In another poll conducted by infratest dimap for broadcaster ARD, 93 per cent of those surveyed backed the draconian measures imposed by her government to contain the virus.

Merkel remains Germany’s most popular politician, with approval ratings most leaders only dream of after so long at the helm of government.

But then crises have always boosted Merkel’s political standing.

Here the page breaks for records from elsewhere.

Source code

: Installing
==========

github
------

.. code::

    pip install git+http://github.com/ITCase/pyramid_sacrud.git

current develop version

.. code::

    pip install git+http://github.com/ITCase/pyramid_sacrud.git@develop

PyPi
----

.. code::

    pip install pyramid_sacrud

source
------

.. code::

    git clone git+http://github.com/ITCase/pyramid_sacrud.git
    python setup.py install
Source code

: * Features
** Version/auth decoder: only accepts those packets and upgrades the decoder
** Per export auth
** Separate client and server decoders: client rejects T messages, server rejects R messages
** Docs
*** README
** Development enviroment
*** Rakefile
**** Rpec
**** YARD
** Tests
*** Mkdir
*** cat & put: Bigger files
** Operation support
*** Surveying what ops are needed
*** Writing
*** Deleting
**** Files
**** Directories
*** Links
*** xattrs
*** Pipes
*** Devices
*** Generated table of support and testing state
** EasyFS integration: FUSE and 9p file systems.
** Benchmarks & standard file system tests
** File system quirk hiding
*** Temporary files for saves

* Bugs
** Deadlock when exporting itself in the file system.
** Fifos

Her handling of the euro debt crisis, which at one point threatened to break up the Eurozone, was partly behind the CDU/CSU union’s record showing at the 2013 election, where the bloc came close to winning a historic outright majority.

In 2011, the cataclysmic Fukushima nuclear disaster in Japan prompted the ever-pragmatic Merkel to follow the public mood and mount a major U-turn, dropping her support for nuclear power and shifting the nation towards alternative sources of energy.

Six years later, she was forced to make one of the most controversial decisions of her chancellorship when she moved to avert a humanitarian disaster in Hungary and allowed one million migrants to enter Germany.

At the same time, just as Europe was limping away from the euro debt crisis, Merkel faced a major threat to Germany’s vital automotive sector when it emerged Volkswagen had been cheating on environmental emission tests on a huge scale.

And though her conservatives faced a political backlash in the 2017 election for her open-door policy towards refugees, Matuschek points out that Merkel herself retained her high approval ratings throughout.